Relying on Article 5 § 1 (right to liberty and security) and Article 7 § 1 (no punishment without law) of the European Convention on Human Rights, Mr Ilnseher complains that his retrospective preventive detention has violated his right to liberty, and his right not to have a heavier penalty imposed than the one applicable at the time of his offence.

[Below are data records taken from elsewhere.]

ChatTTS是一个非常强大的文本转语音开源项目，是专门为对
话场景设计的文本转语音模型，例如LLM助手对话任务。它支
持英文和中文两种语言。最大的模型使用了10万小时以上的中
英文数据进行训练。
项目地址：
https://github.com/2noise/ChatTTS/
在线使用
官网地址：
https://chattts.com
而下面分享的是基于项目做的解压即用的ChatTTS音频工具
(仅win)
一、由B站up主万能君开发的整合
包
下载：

Lastly, he complains under Article 5 § 4 (right to have lawfulness of detention decided speedily by a court) about the duration of the proceedings for review of his provisional preventive detention and under Article 6 § 1 (right to a fair trial) about the lack of impartiality of one of the judges who had ordered his retrospective preventive detention.
In its Chamber judgment of 2 February 2017, the European Court of Human Rights held, unanimously, that there had been no violation of Article 5 § 1 or Article 7 of the European Convention on account of Mr Ilnseher’s retrospective preventive detention from the moment when he was placed in a centre for psychiatric treatment, namely 20 June 2013 onwards; no violation of Article 5 § 4 on account of the duration of the proceedings for review of Mr Ilnseher’s provisional preventive detention; and no violation of Article 6 on account of the alleged lack of impartiality of one of the judges who had ordered his retrospective preventive detention. Furthermore, the Chamber decided, unanimously, to strike out of its list of cases the part of the application concerning Mr Ilnseher’s preventive detention from 6 May 2011 (namely, the date when the preventive detention order in question was issued) until 20 June 2013, in view of the Government’s declaration recognising that Mr Ilnseher had not been detained in a suitable institution for the detention of mental health patients during that period and awarding him compensation. On 29 May 2017 the Grand Chamber Panel accepted Mr Ilnseher’s request that the case be referred to the Grand Chamber.